● EXERCISE
The answer must be every line from the entries below that includes "Test".

● DATA FOR THIS TASK
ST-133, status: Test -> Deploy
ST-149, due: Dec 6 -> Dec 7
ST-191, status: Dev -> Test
* * *
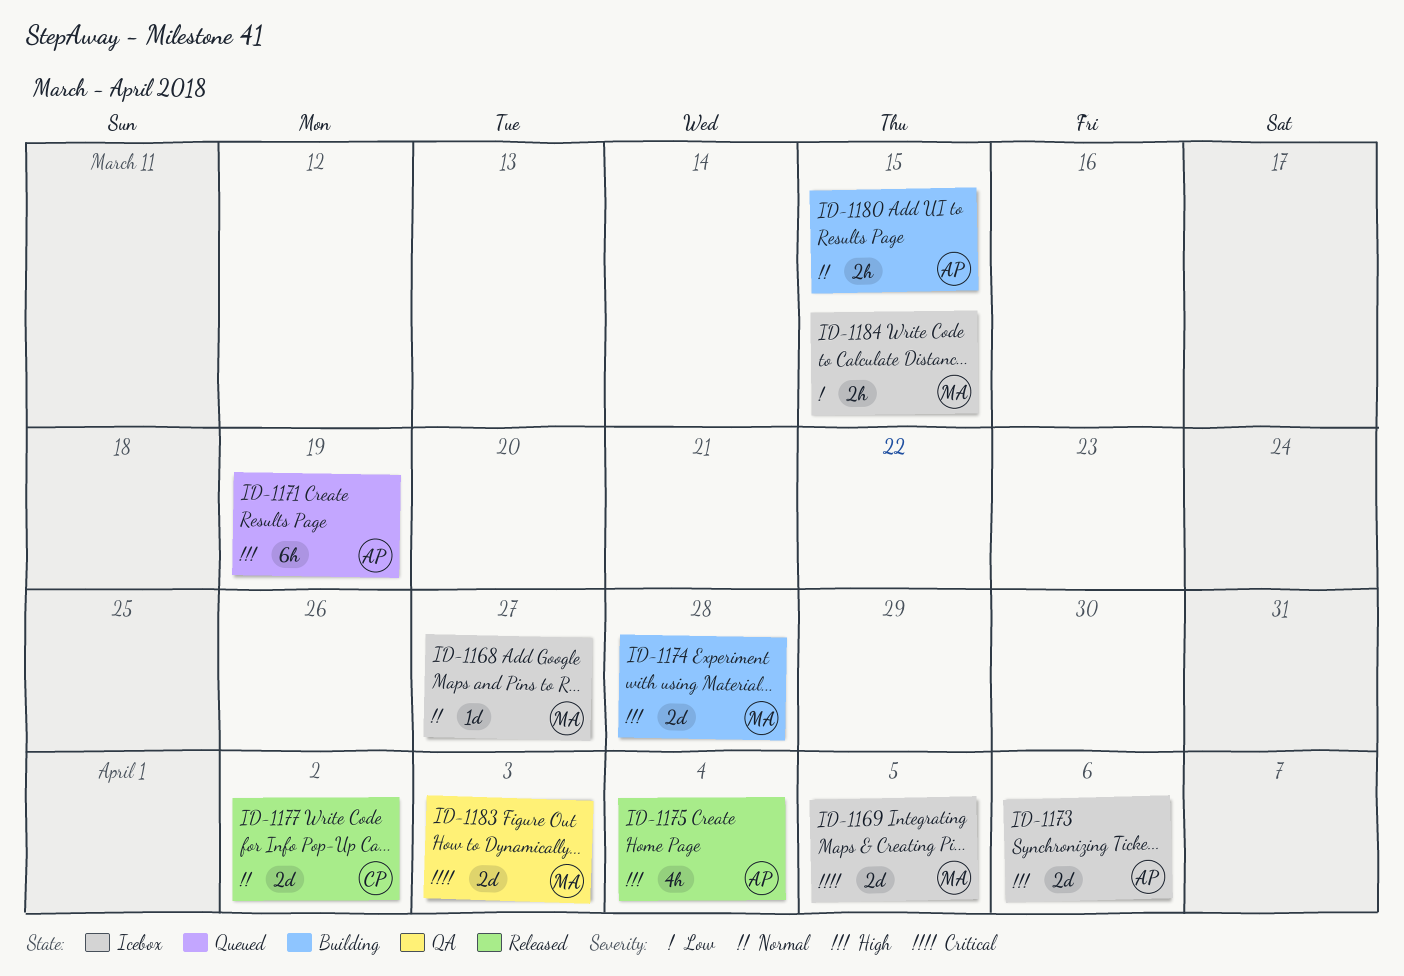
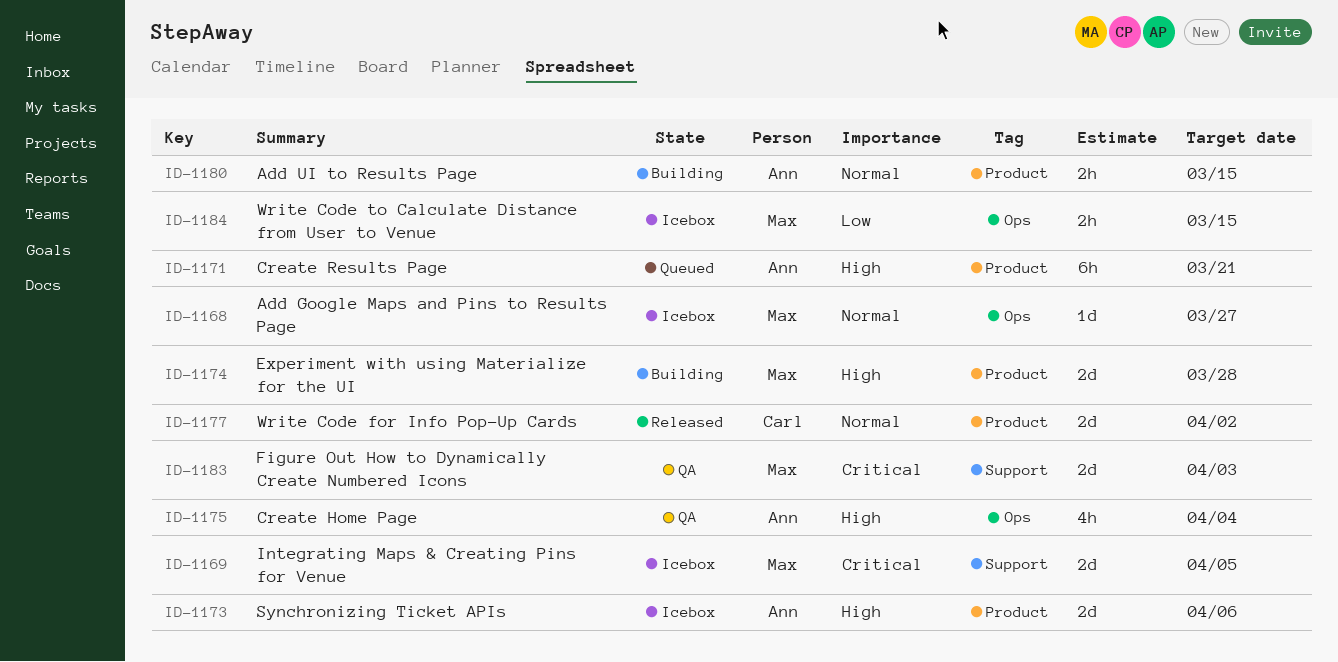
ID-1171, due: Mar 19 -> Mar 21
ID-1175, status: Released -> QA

● SOLUTION TO THIS EXERCISE
ST-133, status: Test -> Deploy
ST-191, status: Dev -> Test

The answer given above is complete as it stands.